課題 1 >> 本文によれば、『資本論』が資本主義のルールを学ぶのに良いテキストだとされる理由は何か。
____ 本文
今日は、木暮太一さんがあのマルクスの『資本論』を使ってこれからの働き方を紐解いた本をご紹介します。

右とか左とか思想的なものは置いといて、とにかく一読。
給与に関して、かなり衝撃を受ける内容となっています。

 

はじめに

『資本論』というと、「レフトの方のバイブル」としてのイメージが強すぎですし、20世紀に社会主義が失敗してしまった今となっては「何を今更?」とも感じてしまいます。

しかし、著者によると資本主義の原則、ルールを学ぶのにこれほど良いテキストはないのだとか。
なぜなら『資本論』は資本主義経済の本質を研究している本だからだそうです。

本書では『資本論』をもとに、われわれの給与の決まり方を説明するとともに、そこから資本主義社会でどう生きるべきかを説いています。

まずはポイントを御覧下さい。

『資本論』から読み解く給与と働き方のポイント

★「価値」、「使用価値」、「社会平均」
________
____ 演習データ
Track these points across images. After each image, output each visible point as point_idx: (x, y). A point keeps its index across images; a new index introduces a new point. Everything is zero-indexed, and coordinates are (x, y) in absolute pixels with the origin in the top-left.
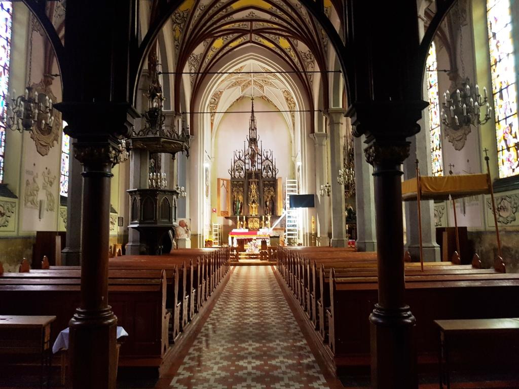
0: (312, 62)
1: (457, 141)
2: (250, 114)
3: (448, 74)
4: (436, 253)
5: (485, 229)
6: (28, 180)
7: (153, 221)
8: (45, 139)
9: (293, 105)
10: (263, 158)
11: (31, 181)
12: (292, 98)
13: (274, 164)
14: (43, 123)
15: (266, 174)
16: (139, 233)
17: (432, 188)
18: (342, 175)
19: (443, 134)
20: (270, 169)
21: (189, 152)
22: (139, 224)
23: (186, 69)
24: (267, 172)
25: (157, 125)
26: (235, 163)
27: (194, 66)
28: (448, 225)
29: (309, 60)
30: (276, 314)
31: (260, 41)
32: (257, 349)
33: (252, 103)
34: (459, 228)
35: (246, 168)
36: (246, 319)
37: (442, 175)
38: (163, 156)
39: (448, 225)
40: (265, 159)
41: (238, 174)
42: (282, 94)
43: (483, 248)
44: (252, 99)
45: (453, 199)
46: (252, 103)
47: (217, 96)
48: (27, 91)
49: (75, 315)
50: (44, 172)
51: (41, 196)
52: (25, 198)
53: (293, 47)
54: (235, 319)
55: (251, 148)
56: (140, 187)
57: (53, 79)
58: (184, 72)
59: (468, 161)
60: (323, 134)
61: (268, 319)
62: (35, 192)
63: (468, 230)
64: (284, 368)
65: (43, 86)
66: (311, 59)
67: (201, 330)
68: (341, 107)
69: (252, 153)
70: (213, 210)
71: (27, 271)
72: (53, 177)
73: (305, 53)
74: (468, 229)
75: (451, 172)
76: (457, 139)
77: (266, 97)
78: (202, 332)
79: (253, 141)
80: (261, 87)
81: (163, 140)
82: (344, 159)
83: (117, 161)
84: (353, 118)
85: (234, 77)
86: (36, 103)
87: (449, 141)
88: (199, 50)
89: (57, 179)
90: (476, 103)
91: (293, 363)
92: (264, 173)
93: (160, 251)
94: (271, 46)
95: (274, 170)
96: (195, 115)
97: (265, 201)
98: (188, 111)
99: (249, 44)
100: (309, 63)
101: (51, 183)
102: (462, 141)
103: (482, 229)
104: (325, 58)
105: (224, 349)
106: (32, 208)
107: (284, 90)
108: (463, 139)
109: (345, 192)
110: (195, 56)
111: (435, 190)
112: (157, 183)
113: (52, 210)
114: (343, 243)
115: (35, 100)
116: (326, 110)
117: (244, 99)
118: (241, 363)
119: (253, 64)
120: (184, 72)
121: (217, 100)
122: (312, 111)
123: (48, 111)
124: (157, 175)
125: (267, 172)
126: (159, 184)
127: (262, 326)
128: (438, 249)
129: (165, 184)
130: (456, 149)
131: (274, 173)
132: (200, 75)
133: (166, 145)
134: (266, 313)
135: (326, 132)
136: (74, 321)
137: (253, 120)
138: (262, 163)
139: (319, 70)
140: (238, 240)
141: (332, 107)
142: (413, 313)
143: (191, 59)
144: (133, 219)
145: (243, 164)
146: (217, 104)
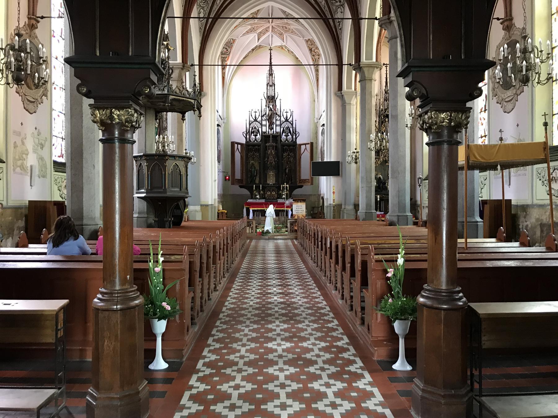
________
課題 2 >> リストの先頭の行から「19: (443, 134)」を含む行まで(その行も含む)を、「top-left」を「upper-left」に置き換えて更新し、その範囲の行だけを出力する。画像は出力に含めない。

解答 1 >> 資本主義経済の本質を研究している本だから。

解答 2 >>
Track these points across images. After each image, output each visible point as point_idx: (x, y). A point keeps its index across images; a new index introduces a new point. Everything is zero-indexed, and coordinates are (x, y) in absolute pixels with the origin in the upper-left.
0: (312, 62)
1: (457, 141)
2: (250, 114)
3: (448, 74)
4: (436, 253)
5: (485, 229)
6: (28, 180)
7: (153, 221)
8: (45, 139)
9: (293, 105)
10: (263, 158)
11: (31, 181)
12: (292, 98)
13: (274, 164)
14: (43, 123)
15: (266, 174)
16: (139, 233)
17: (432, 188)
18: (342, 175)
19: (443, 134)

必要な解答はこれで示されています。